Ice climbing requires even more equipment than alpine climbing. In addition to the complete equipment for alpine climbing, ice screws, crampons and ice tools (ice axe) are needed.
These are the different types of climbing briefly summarized.
All these disciplines are part of climbing, but they are very different from each other.
As the saying goes "start easy at first and then slowly increase".
The important thing is to start climbing with someone who really knows their stuff and has a lot of experience. I would recommend everyone to take a beginner's course, whether it is at the local Alpine Club, directly in a climbing hall or with a mountain guide, in any case it should be a certified trainer or mountain guide.
Here are a few more tips on the various climbing areas in the Alpine region.
The best time to go bouldering is completely different depending on the bouldering area, as
it needs rather low temperatures for bouldering. The bouldering areas that are very high, such as Silvretta, Zillertal, Felbertal, Magic Wood, Gothardpass or Sustenpass are rather summer bouldering areas and others which are rather lower such as Fontainebleau, Brione, Chironico, Varrazze or Maltatal are rather winter areas.
With all bouldering areas there is usually something for everyone, although it must be said, the better you are at bouldering, the more choices you have.
My favorites are Silvretta, Felbertal, Magic Wood Fontainebleau and Brione.
Sport climbing is similar to bouldering, the cooler the more grip and the the better for climbing. Here, too, there are areas that work well in summer and those that are ideal in winter. In the summer, the high-altitude areas in the shade are more preferred, whereas in the Spring, Fall and Winter the south facing or lower areas are more suitable.

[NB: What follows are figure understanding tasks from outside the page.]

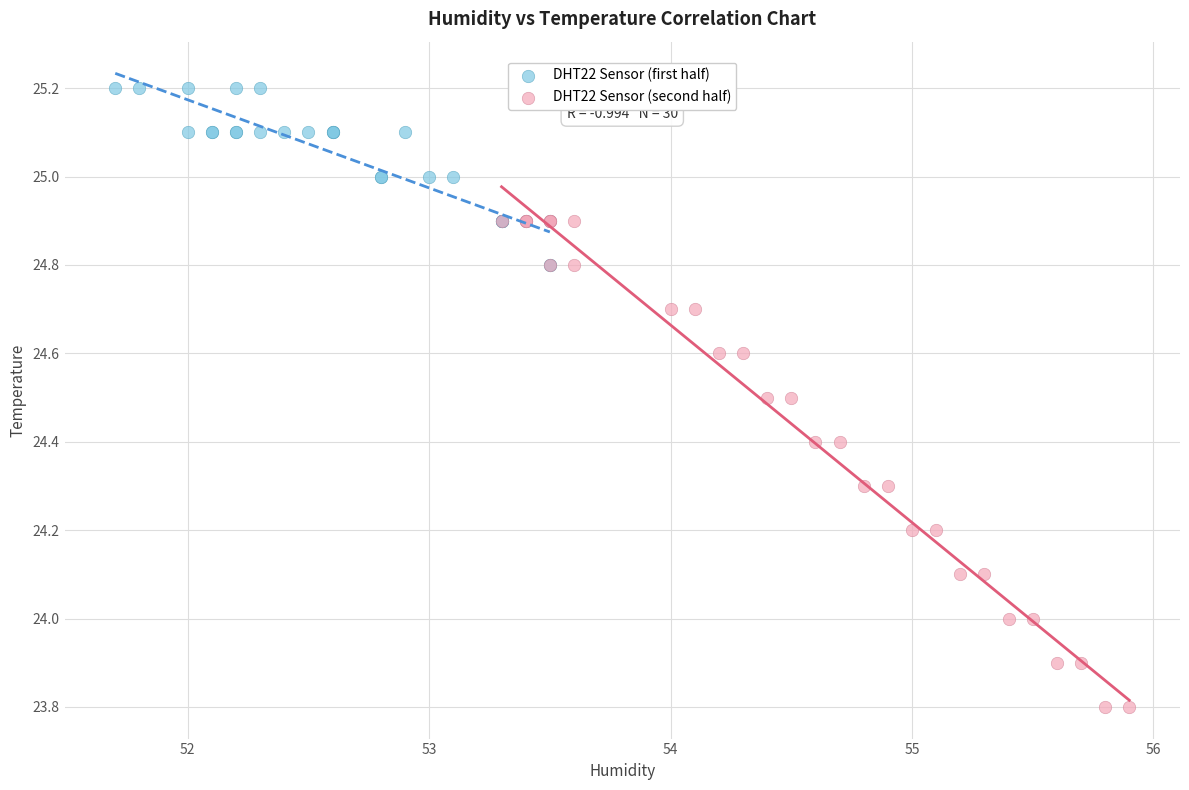

Which series has the widest spread of Y values?

DHT22 Sensor (second half)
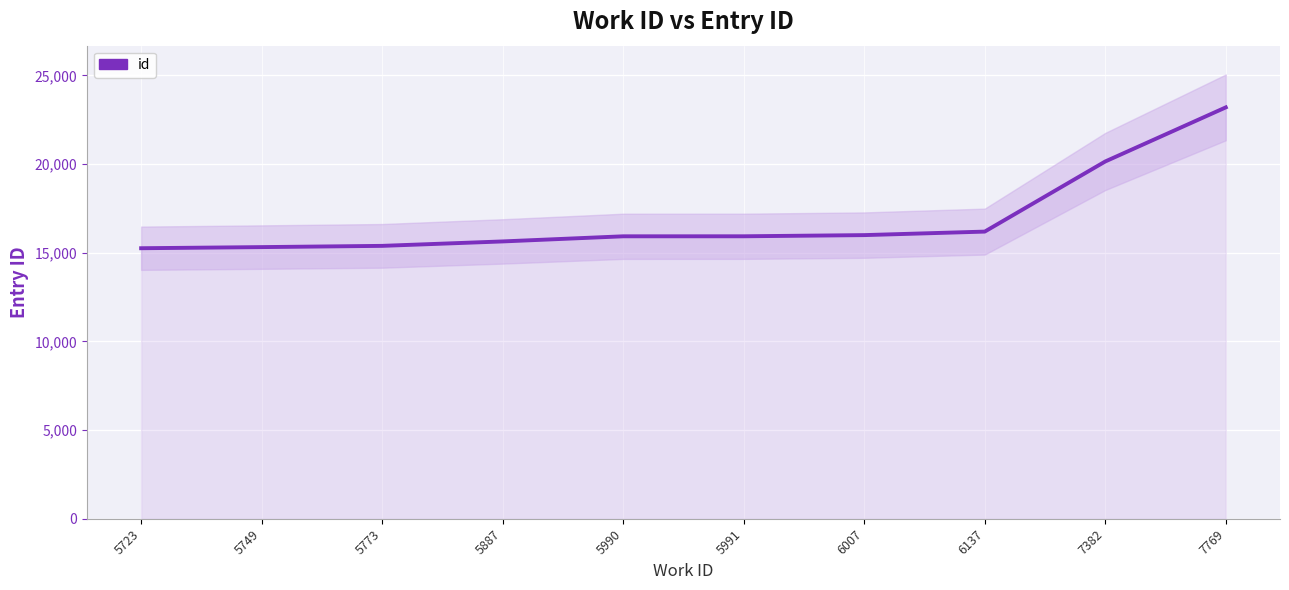

True or false: the data has more than 0 interior local peaks.

False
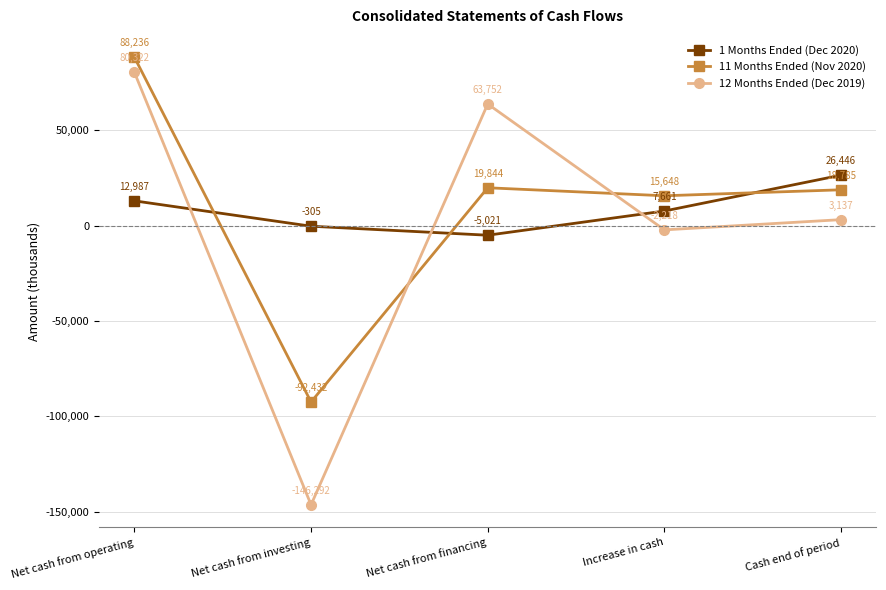

At which category is the sum across all series the highest?

Net cash from operating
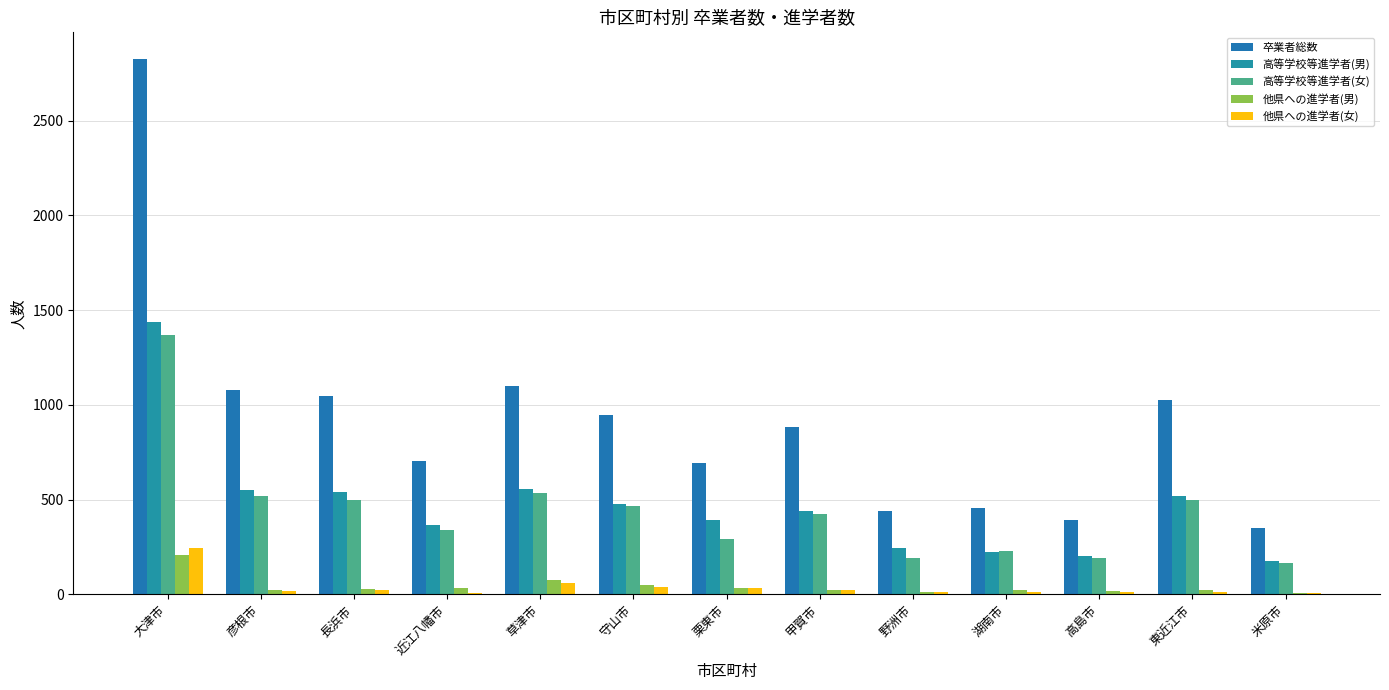

What is the value of the 他県への進学者(男) bar at the 6th from the left?

49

In winter, the areas in the southern part of the Alps are popular, such as.
Arco or Finale Ligure. These can also be worth a trip in summer if you can stand the heat well. There are so many incredibly beautiful sport climbing areas throughout the Alps that it is not easy to name clear favorites. But some would be Schleirwasserfall (Wilder Kaiser), Ceúse, Arco, Finale Ligure and the Frankenjura, which unfortunately is no longer in the Alps.
For alpine climbing, it is rather the summer season that is the right one. In winter there is
in the alpine terrain usually snow. But there are also areas like Arco, where you can climb all year round. My favorites here are definitely the Wilder Kaiser (first climb in the 7ten) Karwendel, Rätikon, Wendenstöcke, Verdonschlucht.
For me personally, it is the most beautiful hobby, or the most beautiful profession there is. The connection with nature, the nice people you meet while climbing or the beer afterwards make the whole thing very recommendable.